In the days after Hurricane Sandy struck the Jersey Shore, Stewart Farrell and his researchers at the Port Republic-based Coastal Research Center were among the first on the scene in flood-ravaged beach towns. Farrell spoke with The Press of Atlantic City about how life at the shore will be affected by Sandy and its aftermath, and what effects climate change will have on the region’s future.
Q: Talk a little bit about yourself and the Coastal Research Center and some of its work.
A: I started here in 1971 after doing graduate work at the University of Massachusetts. And with the advent of the marine science program, my part of it was physical sciences: geology, marine science of a physical nature. That’s tides, currents, storms, winds, waves and sediments that are part of that equation.
In 1981, the borough of Avalon asked for some special help, and several students and myself went down and we did some work for the environmental commission. Then we had Hurricane Gloria in 1985, and the state of New Jersey found itself in need of some verification of storm damage to various beaches along the Jersey coast, and they really didn’t have any pre-storm data. They had plenty of data after the storm — “Oh, we better go out and survey what happened.” But they had nothing to bounce it off of pre-storm.
So then-Sen. Bill Bradley acquired congressional authorization and funding for New Jersey to do something about its problem of documentation. One of the things that it did do was set up the New Jersey Beach Profiles Network, which we’ve been doing since the fall of 1986, twice a year, with 105 stations surveyed for the last 26 years. So we have a very large set of data associated with those stations, plus additional work we’ve been doing for municipalities, counties and for FEMA, as well as the Army Corps of Engineers. So that’s basically who we work with, and the products are information, data, surveys, maps — information that flows to the decision-makers and policy-makers.

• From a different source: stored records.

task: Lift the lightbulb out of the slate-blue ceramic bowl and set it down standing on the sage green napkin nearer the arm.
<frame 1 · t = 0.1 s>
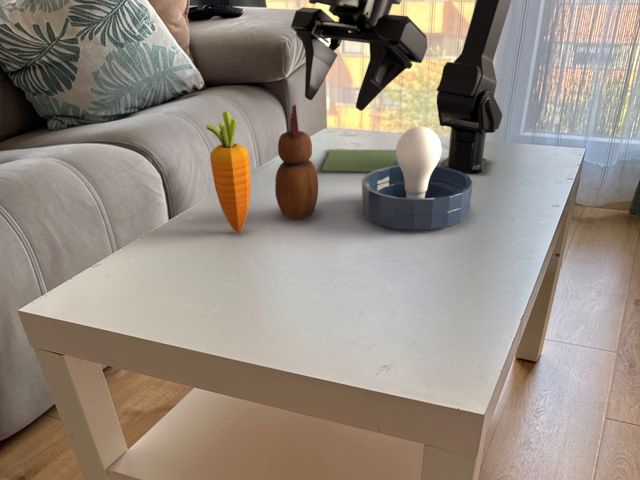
hand: (332, 103, 81), 15 cm above the table, tool tilted 30°, fingers open, 9 cm apart
napkin: (360, 161, 111), on the table
carrot: (238, 233, 87), on the table
lightbulb: (414, 210, 91), resting on bowl
wooden figurine: (298, 216, 92), on the table
bowl: (414, 212, 91), on the table
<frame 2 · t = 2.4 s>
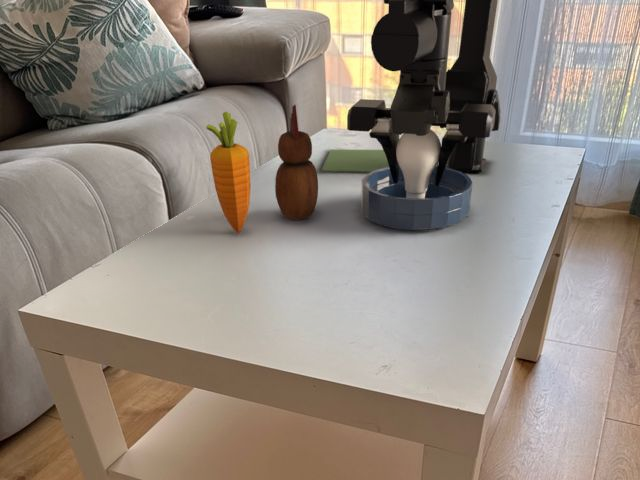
hand: (416, 184, 89), 4 cm above the table, tool pointing down, fingers closed on lightbulb, 5 cm apart
lightbulb: (414, 210, 91), resting on bowl, touching gripper
everything else where it was.
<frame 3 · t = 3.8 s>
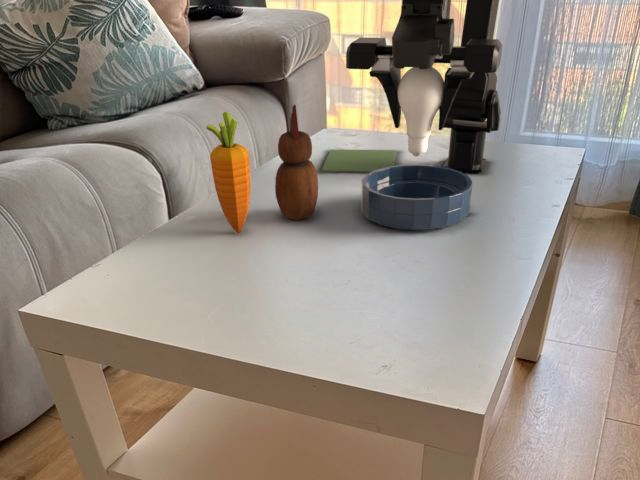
hand: (418, 128, 85), 11 cm above the table, tool pointing down, fingers closed on lightbulb, 5 cm apart
lightbulb: (416, 157, 87), point 7 cm above the table, touching gripper
everything else where it was.
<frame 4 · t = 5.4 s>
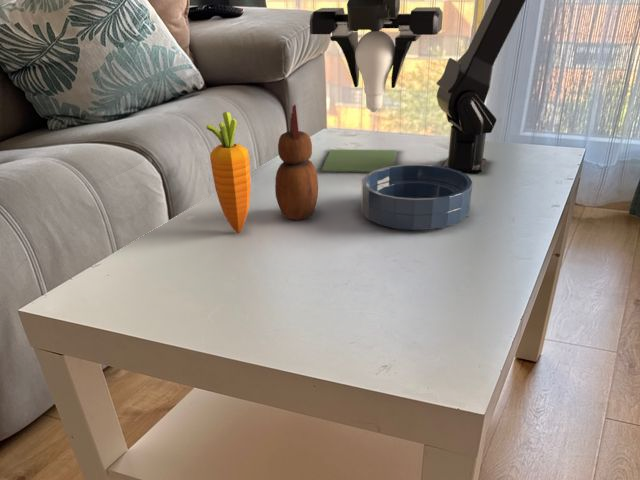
hand: (374, 87, 98), 13 cm above the table, tool pointing down, fingers closed on lightbulb, 5 cm apart
lightbulb: (374, 113, 100), point 9 cm above the table, touching gripper
everything else where it was.
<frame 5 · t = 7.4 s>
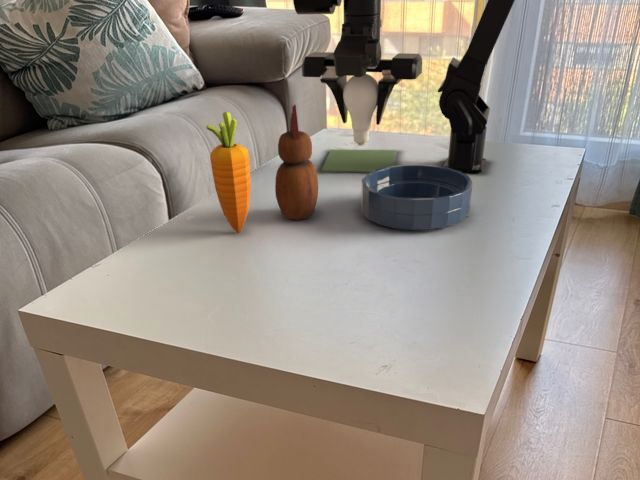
hand: (361, 123, 107), 6 cm above the table, tool pointing down, fingers closed on lightbulb, 5 cm apart
lightbulb: (361, 146, 109), point 3 cm above the table, touching gripper
everything else where it was.
when the fingers open (4 cm above the table, at t = 8.6 s): lightbulb stays where it is, resting on napkin.
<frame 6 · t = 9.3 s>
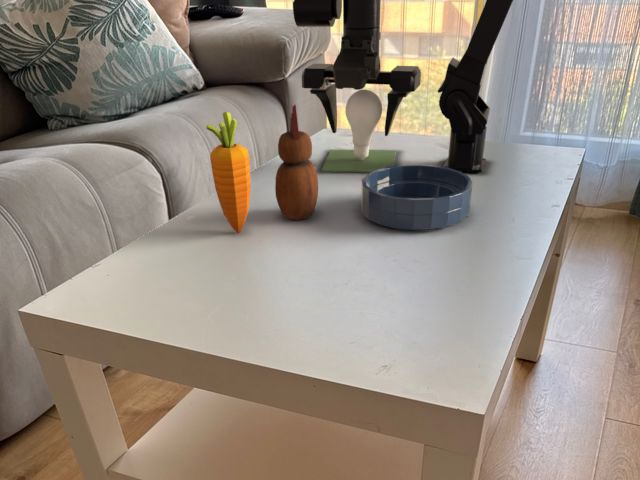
hand: (360, 134, 108), 5 cm above the table, tool pointing down, fingers open, 9 cm apart
lightbulb: (360, 160, 111), resting on napkin
everything else where it was.
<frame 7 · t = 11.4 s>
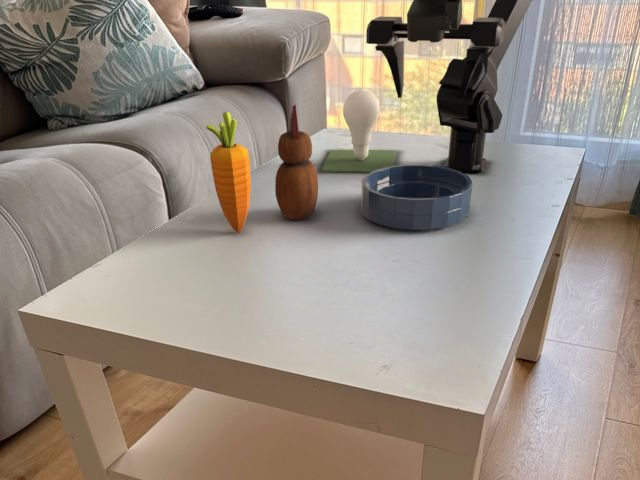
hand: (430, 98, 95), 12 cm above the table, tool pointing down, fingers open, 9 cm apart
nothing on the table moved.
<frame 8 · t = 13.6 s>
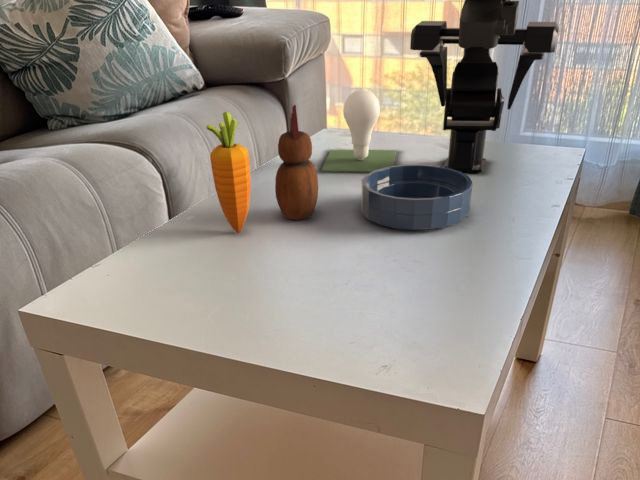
hand: (475, 107, 90), 12 cm above the table, tool pointing down, fingers open, 9 cm apart
nothing on the table moved.
at the end: lightbulb inside the target area on the napkin (0.1 cm from its centre), point 0.1 cm above the napkin's base; lightbulb tilted 0°; lightbulb touching napkin — task done.
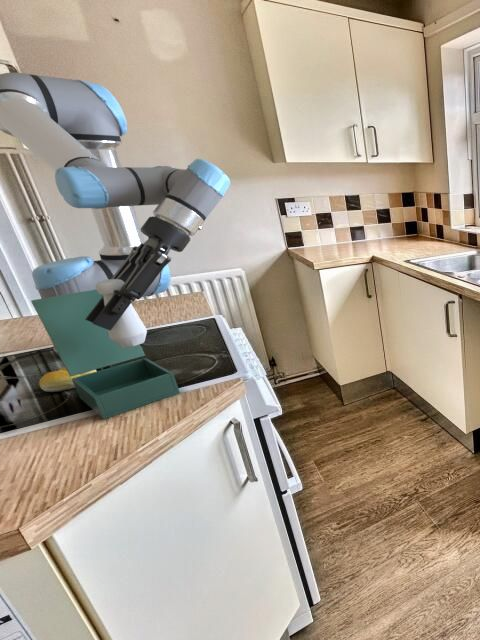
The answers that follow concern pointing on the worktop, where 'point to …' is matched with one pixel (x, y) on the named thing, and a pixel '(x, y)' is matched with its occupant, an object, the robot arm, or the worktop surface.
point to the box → (125, 387)
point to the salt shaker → (123, 317)
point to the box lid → (80, 333)
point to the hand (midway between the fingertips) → (97, 324)
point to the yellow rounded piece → (59, 380)
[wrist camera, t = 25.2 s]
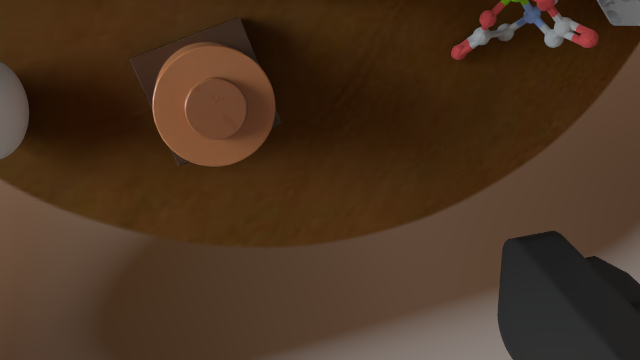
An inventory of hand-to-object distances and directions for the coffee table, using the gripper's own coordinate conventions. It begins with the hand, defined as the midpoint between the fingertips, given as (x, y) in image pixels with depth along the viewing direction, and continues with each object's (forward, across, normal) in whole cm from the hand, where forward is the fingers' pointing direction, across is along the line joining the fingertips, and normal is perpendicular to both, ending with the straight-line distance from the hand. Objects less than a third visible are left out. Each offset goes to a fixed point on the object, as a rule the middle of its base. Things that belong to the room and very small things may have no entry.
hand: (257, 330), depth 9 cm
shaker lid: (+26, +1, +6) cm, 27 cm away
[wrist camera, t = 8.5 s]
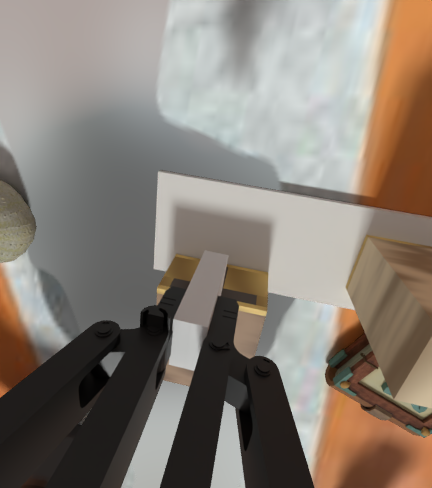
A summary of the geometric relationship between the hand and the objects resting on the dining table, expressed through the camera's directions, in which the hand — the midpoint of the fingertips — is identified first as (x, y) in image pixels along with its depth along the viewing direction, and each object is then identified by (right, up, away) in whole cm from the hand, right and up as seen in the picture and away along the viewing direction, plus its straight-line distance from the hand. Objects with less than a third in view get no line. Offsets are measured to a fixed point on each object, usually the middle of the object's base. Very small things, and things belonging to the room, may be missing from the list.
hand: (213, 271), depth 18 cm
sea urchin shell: (-25, +3, +17) cm, 30 cm away
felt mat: (+10, +1, +11) cm, 15 cm away
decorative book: (+24, -13, +16) cm, 32 cm away
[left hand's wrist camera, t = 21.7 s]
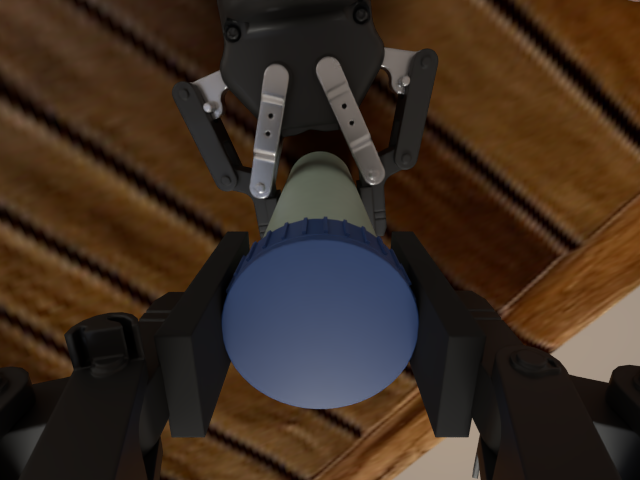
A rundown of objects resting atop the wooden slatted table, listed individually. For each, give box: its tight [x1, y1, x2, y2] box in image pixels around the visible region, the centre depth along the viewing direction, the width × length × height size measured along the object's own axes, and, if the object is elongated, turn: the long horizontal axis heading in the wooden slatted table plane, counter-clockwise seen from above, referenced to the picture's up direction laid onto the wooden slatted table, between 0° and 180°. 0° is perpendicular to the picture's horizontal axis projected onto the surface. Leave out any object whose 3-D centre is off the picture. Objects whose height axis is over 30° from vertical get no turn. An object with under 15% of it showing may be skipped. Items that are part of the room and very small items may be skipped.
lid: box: [221, 216, 419, 409], centre depth 11 cm, size 5×6×2 cm
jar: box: [263, 152, 377, 238], centre depth 20 cm, size 5×5×19 cm
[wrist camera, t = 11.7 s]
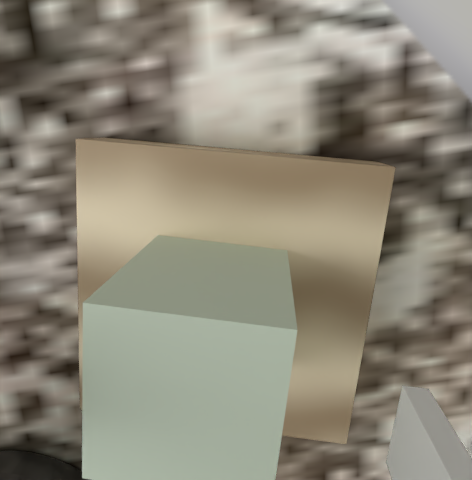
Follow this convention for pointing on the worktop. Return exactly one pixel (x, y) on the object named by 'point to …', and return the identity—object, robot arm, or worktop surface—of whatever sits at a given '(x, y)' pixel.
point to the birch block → (250, 243)
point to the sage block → (188, 364)
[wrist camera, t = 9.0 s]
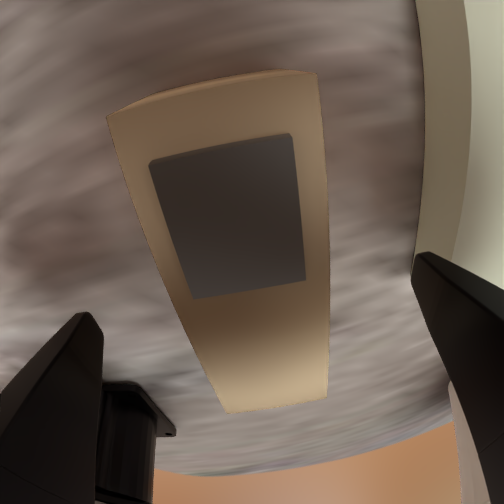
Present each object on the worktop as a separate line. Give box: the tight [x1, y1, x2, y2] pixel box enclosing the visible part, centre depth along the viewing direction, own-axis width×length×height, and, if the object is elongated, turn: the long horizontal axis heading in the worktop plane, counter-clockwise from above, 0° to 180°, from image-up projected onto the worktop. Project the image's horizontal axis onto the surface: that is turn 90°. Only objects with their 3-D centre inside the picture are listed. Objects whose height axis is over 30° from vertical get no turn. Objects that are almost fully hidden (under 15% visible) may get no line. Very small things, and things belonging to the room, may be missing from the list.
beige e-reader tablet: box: [106, 69, 330, 414], centre depth 9 cm, size 10×4×4 cm, turn 9°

Q: What do you think will be the most pressing coastal issues in the immediate future?
A: Storm damage can be divided into two main parts. One is the tidal surge flooding, which affected everywhere, increasing toward the north into New York Harbor. The other has to do with the wave damage associated with the incoming storm during the two tides it was active on Monday, the 29th of October.
And so the tidal surge is one aspect where flooding is flooding and, unless you were high enough, you got flooded. The storm and wave damage associated with the storm has to do with what kind of barriers were present between the damageable things — homes, streets, roads, boardwalks, businesses — and the storm, whether seawalls or bulkheads or a combination of dunes. All of this stuff was part of that equation, and that varied tremendously between Cape (May) and Atlantic counties and Ocean and Monmouth counties to the north.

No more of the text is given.